Battle at the Heart of the ECB

The ECB said in its financial stability report that "risks to financial stability from financial markets remain significant, mainly owing to the possibility of a further rapid repricing in global fixed income markets. Such an abrupt repricing could materialize via higher yields in advanced economies, in particular, the United States."

In the minutes of the ECB's April meeting, Peter Praet called on ECB members to be "particularly cautious" on what the central bank's next steps, as any clues could shock financial markets that have become accustomed to mass bond-buying.
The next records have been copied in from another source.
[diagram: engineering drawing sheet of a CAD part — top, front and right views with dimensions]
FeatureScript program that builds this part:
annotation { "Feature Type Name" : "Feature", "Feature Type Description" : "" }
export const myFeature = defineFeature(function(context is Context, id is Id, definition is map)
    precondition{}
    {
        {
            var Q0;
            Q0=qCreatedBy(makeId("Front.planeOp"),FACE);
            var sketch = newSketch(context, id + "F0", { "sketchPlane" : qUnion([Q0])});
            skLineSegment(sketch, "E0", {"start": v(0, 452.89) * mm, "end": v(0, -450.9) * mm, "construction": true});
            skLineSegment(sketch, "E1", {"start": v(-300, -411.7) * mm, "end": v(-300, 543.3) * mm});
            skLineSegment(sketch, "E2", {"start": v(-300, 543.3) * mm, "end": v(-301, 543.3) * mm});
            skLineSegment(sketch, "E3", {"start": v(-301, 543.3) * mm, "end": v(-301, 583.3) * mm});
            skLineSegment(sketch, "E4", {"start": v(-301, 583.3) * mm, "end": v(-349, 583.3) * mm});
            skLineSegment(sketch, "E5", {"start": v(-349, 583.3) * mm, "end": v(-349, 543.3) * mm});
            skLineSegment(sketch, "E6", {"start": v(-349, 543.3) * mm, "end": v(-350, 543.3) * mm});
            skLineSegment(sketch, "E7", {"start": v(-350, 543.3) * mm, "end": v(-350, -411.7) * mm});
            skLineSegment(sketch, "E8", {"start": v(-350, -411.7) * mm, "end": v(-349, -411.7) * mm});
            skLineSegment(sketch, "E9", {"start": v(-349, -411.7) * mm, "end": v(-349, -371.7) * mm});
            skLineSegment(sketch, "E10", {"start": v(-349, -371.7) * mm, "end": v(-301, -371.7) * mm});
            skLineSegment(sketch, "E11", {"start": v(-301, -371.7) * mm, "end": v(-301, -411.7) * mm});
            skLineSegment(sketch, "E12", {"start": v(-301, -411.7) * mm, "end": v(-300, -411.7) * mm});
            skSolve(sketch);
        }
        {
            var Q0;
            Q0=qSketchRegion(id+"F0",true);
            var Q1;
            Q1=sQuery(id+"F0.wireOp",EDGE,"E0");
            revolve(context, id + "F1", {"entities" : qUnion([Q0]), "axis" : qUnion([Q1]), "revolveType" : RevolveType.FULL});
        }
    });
Benoit Coeure, meanwhile, said in an interview published this week that the ECB needed to change its communication on the recovery soon, or risk losing its credibility.
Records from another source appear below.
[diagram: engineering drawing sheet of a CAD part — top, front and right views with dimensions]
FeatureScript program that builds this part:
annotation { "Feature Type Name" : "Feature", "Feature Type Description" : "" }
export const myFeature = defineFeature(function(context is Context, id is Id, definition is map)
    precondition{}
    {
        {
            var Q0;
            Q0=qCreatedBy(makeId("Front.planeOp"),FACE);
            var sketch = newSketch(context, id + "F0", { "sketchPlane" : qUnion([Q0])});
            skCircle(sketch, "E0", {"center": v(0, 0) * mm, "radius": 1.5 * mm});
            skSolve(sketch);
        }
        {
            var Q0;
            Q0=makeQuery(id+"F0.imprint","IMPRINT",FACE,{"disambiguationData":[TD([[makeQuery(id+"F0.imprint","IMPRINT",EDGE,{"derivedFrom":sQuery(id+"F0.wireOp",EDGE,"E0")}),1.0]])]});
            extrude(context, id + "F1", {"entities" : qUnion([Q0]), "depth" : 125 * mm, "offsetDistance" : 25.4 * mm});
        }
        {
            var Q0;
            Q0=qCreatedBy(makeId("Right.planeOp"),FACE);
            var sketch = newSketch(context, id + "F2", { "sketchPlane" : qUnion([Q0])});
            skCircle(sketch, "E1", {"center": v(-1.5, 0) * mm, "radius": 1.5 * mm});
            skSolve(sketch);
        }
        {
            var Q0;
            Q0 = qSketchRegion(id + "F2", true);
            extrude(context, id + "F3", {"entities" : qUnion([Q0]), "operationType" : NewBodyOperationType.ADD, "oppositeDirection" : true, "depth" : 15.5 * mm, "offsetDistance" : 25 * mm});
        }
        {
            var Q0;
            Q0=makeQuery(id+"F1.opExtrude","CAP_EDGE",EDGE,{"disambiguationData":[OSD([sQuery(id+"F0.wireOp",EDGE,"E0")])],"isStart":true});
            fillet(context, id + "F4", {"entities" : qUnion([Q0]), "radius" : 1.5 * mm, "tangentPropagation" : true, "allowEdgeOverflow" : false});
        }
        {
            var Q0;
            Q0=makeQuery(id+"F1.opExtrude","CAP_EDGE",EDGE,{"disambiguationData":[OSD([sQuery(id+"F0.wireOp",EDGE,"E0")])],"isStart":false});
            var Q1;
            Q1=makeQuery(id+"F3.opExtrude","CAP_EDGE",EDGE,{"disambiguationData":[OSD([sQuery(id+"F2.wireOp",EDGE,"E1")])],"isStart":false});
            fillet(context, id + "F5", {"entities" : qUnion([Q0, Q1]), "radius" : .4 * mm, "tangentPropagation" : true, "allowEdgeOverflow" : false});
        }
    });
ECB President Mario Draghi stuck to his view in a speech on Wednesday that tapering comes before raising interest rates. He says negative side effects from QE are larger than from negative rates as the latter are more contained: "Our current assessment of the side effects suggest therefore that there is no reason to deviate from the indications we have been consistently providing in the introductory statement to our press conferences."

Europe's data remain solid

In Europe, data released this week was more upbeat, with Germany's IFO Business Climate Indicator rising to 114.6 in May, the highest level since April 2011, and the manufacturing PMI rising to 59.4 as exporters continued to benefit from EUR weakness. Q1 GDP for Germany was confirmed at 0.6% q/q as expected, with investment and net exports being the key drivers of growth. France's services PMI ready also beat expectations in May, rising to 58.0, while the manufacturing PMI was only a touch softer than April at 54.0.

UK: Revised GDP Growth

News out of the UK continue to depict a negative first quarter for the country. Whether new opinion poll showing Prime Minister May's lead over the opposition had narrowed by five points, the election race could continue to tighten and put pressure on the economy. This week's British Second Estimate GDP was revised to 0.2%, down from 0.3% back in April.
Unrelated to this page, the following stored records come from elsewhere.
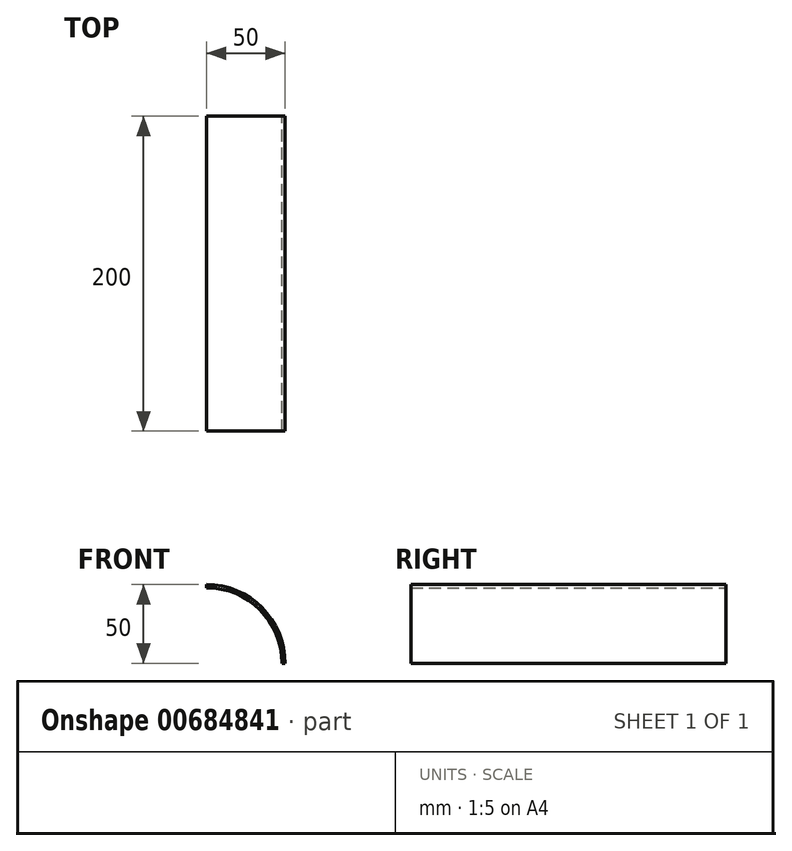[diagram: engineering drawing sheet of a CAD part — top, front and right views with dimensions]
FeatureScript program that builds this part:
annotation { "Feature Type Name" : "Feature", "Feature Type Description" : "" }
export const myFeature = defineFeature(function(context is Context, id is Id, definition is map)
    precondition{}
    {
        {
            var Q0;
            Q0=qCreatedBy(makeId("Front.planeOp"),FACE);
            var sketch = newSketch(context, id + "F0", { "sketchPlane" : qUnion([Q0])});
            skLineSegment(sketch, "E0", {"start": v(0, 48) * mm, "end": v(0, 50) * mm});
            skLineSegment(sketch, "E1", {"start": v(48, 0) * mm, "end": v(50, 0) * mm});
            skArc(sketch, "E2", {"start": v(50, 0) * mm, "mid": v(35.36, 35.36) * mm, "end": v(0, 50) * mm});
            skArc(sketch, "E3", {"start": v(48, 0) * mm, "mid": v(33.94, 33.94) * mm, "end": v(0, 48) * mm});
            skSolve(sketch);
        }
        {
            var Q0;
            Q0=makeQuery(id+"F0.imprint","IMPRINT",FACE,{"disambiguationData":[TD([[makeQuery(id+"F0.imprint","IMPRINT",EDGE,{"derivedFrom":sQuery(id+"F0.wireOp",EDGE,"E2")}),1.0]])]});
            extrude(context, id + "F1", {"entities" : qUnion([Q0]), "depth" : 200 * mm, "offsetDistance" : 25 * mm});
        }
    });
The soft reading comes at a time when other key indicators are missing their estimates, raising concerns that Brexit is finally taking a toll on the British economy. Consumer spending had its worst quarter since 2014, as nervous consumers are holding back.With the gap between nominal wage gains and inflation set to widen in the coming quarters, GDP growth is likely to remain subdued for the rest of the year. In response to the weaker data, investors have started pricing a more dovish Bank of England as the slowdown in UK activity becomes more visible, and see room for further sterling weakness.

ASIA

China Downgraded

Moody's investors Service downgraded China's credit ratings today. The rating agency elaborated by saying it expects the financial strength of the world's second-largest economy to wear away in the coming years as growth slows and debt continues to increase. The one-notch downgrade in long-term local and foreign currency issuer ratings, to A1 from Aa3, comes as the Chinese government grapples with the challenges of rising financial risks stemming from years of credit-fuelled stimulus.

Japan CPI higher than expected

The headline CPI rose 0.4% y/y in April in line with a consensus estimate of +0.4% and up from 0.2% previously. The headline CPI ex-fresh food rose 0.3%, up from 0.2% and below the consensus estimate for 0.4%. The headline CPI ex fresh food & energy was unchanged, up from -0.1% and in line with the consensus estimate. The timelier Tokyo CPI was up 0.2% in May versus 0% consensus and up from -0.1% previously. The Tokyo CPI ex-fresh food increased 0.1%, up from -0.1% and above the consensus of unchanged. The Tokyo CPI ex-fresh food & energy was unchanged, up from -0.1% and in line with the consensus estimate. The services PPI rose 0.7% y/y in April, down from 0.8%.